Coryza (previously known as things like a cold or roup) is caused by bacteria called Heamophilus paragallinarum, which primarily attacks the upper respiratory system, including the nasal passages. Swelling of the face, wheezing, sneezing, nasal discharge, conjunctivitis (including ‘bubbles’ at the corner of the eye), eyes glued shut, and open-mouth breathing are some of the more common symptoms. And they may appear singly or in various combinations. But the most telltale symptom is the unmistakable odor that is generated from the nasal discharge. Once you’ve smelled this odor, you’ll identify it every time. Additional symptoms unrelated to breathing can be a drop in production, reduction in fertility, diarrhea, and a decrease in water consumption. Although not as common, if rales are detected, then it is safe to assume that the lower respiratory tract is involved as well.

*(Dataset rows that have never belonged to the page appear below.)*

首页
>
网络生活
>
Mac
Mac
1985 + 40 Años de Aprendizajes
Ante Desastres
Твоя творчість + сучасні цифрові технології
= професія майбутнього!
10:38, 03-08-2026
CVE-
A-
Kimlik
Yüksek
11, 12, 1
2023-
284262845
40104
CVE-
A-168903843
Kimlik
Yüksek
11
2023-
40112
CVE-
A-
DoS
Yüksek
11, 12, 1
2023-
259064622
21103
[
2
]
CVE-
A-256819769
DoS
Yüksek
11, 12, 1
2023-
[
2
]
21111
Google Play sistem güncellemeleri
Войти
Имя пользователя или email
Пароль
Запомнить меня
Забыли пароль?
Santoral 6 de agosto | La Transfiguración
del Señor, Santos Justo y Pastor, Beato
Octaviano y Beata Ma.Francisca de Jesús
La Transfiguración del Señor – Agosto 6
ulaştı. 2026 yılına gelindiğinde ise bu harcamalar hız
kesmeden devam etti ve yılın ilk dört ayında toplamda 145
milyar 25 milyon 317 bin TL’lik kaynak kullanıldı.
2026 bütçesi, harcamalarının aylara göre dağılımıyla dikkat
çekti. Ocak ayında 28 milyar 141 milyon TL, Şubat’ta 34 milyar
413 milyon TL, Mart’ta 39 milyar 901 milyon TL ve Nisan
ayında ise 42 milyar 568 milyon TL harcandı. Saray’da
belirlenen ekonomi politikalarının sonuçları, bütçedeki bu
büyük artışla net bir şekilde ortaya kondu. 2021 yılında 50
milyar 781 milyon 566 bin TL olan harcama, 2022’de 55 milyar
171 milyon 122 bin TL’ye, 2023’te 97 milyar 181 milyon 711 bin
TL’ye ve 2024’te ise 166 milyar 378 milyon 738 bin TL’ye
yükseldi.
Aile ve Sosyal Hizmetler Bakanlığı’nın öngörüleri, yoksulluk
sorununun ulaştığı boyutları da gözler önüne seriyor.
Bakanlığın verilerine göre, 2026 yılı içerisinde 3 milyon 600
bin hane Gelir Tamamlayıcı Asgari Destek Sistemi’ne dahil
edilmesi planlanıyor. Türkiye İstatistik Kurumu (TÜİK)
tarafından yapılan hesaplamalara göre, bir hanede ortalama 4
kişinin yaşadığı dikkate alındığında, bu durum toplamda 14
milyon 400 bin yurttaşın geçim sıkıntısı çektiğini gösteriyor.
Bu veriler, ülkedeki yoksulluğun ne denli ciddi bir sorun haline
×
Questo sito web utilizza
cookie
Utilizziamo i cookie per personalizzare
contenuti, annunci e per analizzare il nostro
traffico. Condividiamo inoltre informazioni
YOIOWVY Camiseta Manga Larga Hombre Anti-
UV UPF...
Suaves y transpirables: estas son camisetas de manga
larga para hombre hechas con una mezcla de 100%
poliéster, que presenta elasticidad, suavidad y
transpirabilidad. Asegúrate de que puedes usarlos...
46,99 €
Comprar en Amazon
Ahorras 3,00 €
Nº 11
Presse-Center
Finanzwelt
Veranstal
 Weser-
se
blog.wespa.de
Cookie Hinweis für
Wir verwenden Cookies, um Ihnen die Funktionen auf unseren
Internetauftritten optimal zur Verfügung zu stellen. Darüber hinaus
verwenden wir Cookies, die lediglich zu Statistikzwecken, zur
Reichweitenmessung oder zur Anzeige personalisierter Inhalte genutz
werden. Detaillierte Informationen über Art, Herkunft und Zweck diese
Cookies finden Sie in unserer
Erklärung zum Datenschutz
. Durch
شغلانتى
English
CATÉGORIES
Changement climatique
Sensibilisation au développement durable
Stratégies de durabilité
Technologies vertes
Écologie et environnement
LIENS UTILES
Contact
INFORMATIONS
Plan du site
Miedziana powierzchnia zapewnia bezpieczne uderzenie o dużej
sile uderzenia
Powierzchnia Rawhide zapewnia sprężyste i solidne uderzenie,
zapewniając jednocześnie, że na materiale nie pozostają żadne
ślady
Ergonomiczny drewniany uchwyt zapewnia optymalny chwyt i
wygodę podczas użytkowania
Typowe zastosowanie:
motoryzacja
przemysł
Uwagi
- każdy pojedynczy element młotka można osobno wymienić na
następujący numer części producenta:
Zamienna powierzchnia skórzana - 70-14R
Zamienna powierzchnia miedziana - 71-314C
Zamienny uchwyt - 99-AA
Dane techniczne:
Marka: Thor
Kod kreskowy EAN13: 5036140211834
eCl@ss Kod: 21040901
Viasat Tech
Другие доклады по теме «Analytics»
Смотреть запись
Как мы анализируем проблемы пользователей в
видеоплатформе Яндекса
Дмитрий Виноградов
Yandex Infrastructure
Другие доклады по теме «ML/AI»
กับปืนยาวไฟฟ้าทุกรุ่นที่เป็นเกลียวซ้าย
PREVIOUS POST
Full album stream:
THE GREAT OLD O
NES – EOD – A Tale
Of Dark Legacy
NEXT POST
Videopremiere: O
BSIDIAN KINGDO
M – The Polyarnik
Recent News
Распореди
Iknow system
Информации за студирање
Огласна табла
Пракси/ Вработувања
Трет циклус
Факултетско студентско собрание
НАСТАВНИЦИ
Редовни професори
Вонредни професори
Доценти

Coryza can be chronic in nature or acute, and youngsters tend to suffer from less severe cases than the adults. The acute cases are spread rapidly and death can occur within hours to days of the first symptoms. The incubation period is from 24 to 48 hours, which is considered relatively short. The chronic disease can last a lifetime in your flock, passing from one bird to the other until your entire flock has been exposed. Once a flock has been exposed to Coryza, survivors are considered reservoirs of infection (carriers), whether they had outward physical symptoms or not.
Coryza does not pass vertically to the egg. However, its transmission to the rest of the flock is widespread and thorough through a host of ways. One way is through contaminated drinking water. Once an infected bird drinks from a community drinking trough, it leaves behind the bacteria through its nasal discharge. Water also becomes contaminated by feces that end up in the water and also through the dust in the air that contains bacteria and settles into the water.
Another means of spreading is done through the feed source. The same rules apply here that I’ve mentioned about the drinking water.
Simple contact with other birds and the aerosol droplets of bacteria in the air caused by infected birds are also a common means of transmission of the disease.
You should not vaccinate against Coryza unless you know you already have it in your flock. Treatment is somewhat effective in chronic cases using a host of easily obtainable antibiotics. Erythromycin and oxytetracycline (Terramycin) are two listed in Veterinary texts. However, Coryza is also becoming somewhat resistant to some of these drugs and reinfection sometimes occurs after treatment is stopped. I understand that Baytril (enrofloxicin) is very effective against Coryza, but as most of you know, is difficult to get and expensive. However, if you build a good working relationship with your local Vet, he may be a source for the drug. Also, some poultry supply houses do sell the water-soluble liquid for poultry, if you look around.
I’d like to make a note here about injectables. It is my belief that in general, water-soluble antibiotics used to treat the drinking water are usually not as effective. The reason for this is because (especially in the case of Coryza), sick birds are usually off of feed and water anyway, and they’re the ones who need it the most. If you just can’t bear the thought of an injection, then consider using the drenching method to medicate. This would involve squirting the proper dose of medication right down the bird’s throat using a syringe without a needle.
H. paragallinarum (the Coryza-causing bacteria) is fragile and easily destroyed by disinfection. Prevention of the disease is relatively safe and easy with the use of a disinfectant such as Oxine. Fogging the coop on a routine preventive maintenance schedule and treating the community drinking water with 7 drops of Oxine per gallon of water would help discourage the incidence and spread of Coryza. (Oxine is EPA approved for the use in the drinking water of all poultry and livestock.) Although not mentioned often, I have found some reference to the possibility of air-borne introduction of the bacterium into the environment.
Unfortunately, many times in a case of Coryza, there exists a secondary issue of M. gallisepticum (MG), which can affect the outcome of recovery. Baytril is now being thought of in some circles as a virtual miracle cure for MG, and therefore, my treatment of choice. In theory, it would effectively eliminate both problems simultaneously.